Denis St-Louis’ eyes sparkle and deep crevasses shift into broad cracks as he smiles.
He loves being alive.
“I have found peace and I live in the now, today,” he said.
But that wasn’t always the case for the 58-year-old.
Sixteen years ago, he was busy with his own recycling business in the Fraser Valley, but drugs — crystal meth — and gambling soon grabbed a hold of him.
“It was my life but I was in denial,” he said.
Eventually, he shifted to Kelowna and his addictions followed. But after a particularly difficult morning where he had no drugs and no money, St-Louis hit the road four years ago.
His next stop was Vernon and he’s been here ever since.
Among his first contacts was the John Howard Society and he entered a harm reduction program, but he relapsed after a year-and-a-half. Meth took over once again — that is until he fell prey to a stroke and an infection set in.
Being admitted to Vernon Jubilee Hospital was a wakeup call.
“The doctor said, ‘Do you want to live or die? If you keep doing this, you will die,’” said St-Louis. “I was scared to get out of the hospital.”
It was while he sat in a common area that he met a woman visiting a patient.
“She took time to talk to me and she said, ‘Do you want to be reborn?’ We prayed and cried,” said St-Louis, whose attempts to find the women later failed.
“I believe I got touched by an angel. It had to be something stronger than me.”
It was then that St-Louis pledged to break the cycle of drugs.
“I decided to do this for me — not to be a people-pleaser. This is for me.”
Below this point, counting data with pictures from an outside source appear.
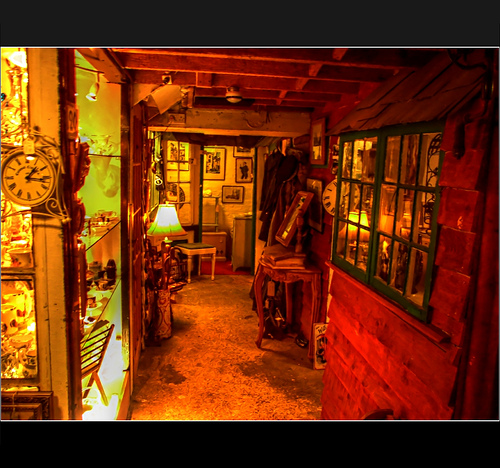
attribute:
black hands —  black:
[22, 167, 44, 183]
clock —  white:
[0, 147, 59, 207]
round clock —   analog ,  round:
[318, 172, 362, 222]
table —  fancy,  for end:
[249, 234, 349, 366]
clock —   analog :
[0, 117, 72, 220]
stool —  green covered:
[176, 240, 228, 295]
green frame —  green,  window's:
[331, 122, 445, 326]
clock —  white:
[6, 138, 83, 220]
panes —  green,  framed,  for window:
[352, 155, 482, 227]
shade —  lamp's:
[140, 204, 187, 236]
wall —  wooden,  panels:
[315, 326, 393, 416]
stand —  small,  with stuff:
[246, 168, 324, 351]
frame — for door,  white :
[31, 49, 66, 421]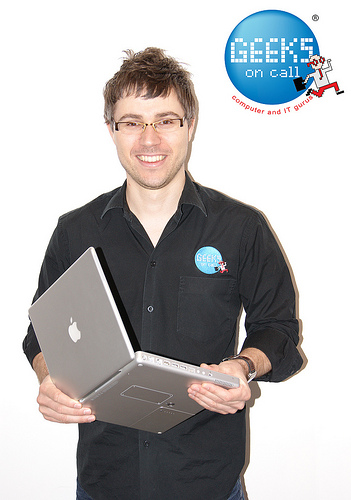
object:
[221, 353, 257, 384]
watch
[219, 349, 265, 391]
wrist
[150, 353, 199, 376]
ports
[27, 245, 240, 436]
computer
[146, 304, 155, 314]
black buttons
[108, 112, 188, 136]
glasses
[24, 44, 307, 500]
man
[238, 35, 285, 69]
letter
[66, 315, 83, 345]
logo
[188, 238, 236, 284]
sticker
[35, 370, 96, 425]
hands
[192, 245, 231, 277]
logo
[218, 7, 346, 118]
logo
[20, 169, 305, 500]
shirt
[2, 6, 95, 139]
wall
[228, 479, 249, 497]
pants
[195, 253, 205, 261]
letter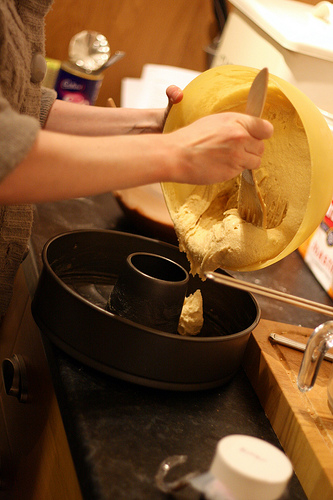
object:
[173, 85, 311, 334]
cake mixture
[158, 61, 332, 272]
mixing bowl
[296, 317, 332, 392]
handle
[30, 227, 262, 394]
cake tin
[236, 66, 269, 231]
spatula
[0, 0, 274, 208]
person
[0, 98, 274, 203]
arm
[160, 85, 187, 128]
left hand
He immediately entered Bill’s Place, which provides a range of recovery programs, and sat down with Brad Houghton, manager of addiction services.
“The first question I was asked was, ‘Why are you here?’ I said, ‘I don’t want to die.’”
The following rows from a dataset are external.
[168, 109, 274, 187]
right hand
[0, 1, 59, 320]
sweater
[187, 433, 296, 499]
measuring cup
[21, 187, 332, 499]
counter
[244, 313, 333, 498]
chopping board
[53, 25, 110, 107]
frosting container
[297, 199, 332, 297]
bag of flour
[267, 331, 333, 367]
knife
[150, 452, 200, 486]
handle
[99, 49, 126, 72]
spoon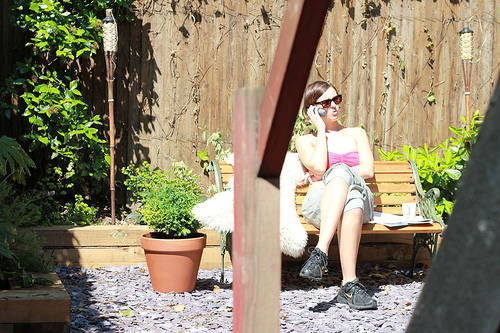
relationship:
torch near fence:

Houghton remembers that first encounter with St-Louis.
“He was desperate and broken and now he’s full of hope and dreams,” said Houghton.
“From where he was then until now, the change has been miraculous. Recovery is not just about being clean and sober. It’s about meaningful relationships and being comfortable in your own skin.”
St-Louis gets up early every morning and goes to a sobriety meeting. He also spends time with those just new to Bill’s Place.
“He connects with the new guys because he’s been where they’ve been,” said Houghton.
St-Louis’ interpretation of those morning sessions on the deck are different.
“They’re helping me. I laugh, I listen.”
St-Louis has been clean for a year and he’s moving out of Bill’s Place. His plans include helping out at his church and pursuing an education, perhaps as a substance abuse counsellor.
He also wants to tackle public perceptions about those living on the street.
“Some have mental challenges or no money. They can’t keep a job. To keep a job, you need to be clean and sober. It’s nothing to do with being lazy. They’re too advanced in their drugs,” he said.
For Kelly Fehr, John Howard’s director of operations, St-Louis is a good example of how the society can make a difference.
“It’s important to know there is help in Vernon and there is hope and recovery. People will support you,” said Fehr.
Bill’s Place, which is completely reliant on donations, has a success rate of 28 per cent for participants staying sober six months or longer.
“That’s higher than any other program in the province,” said Fehr.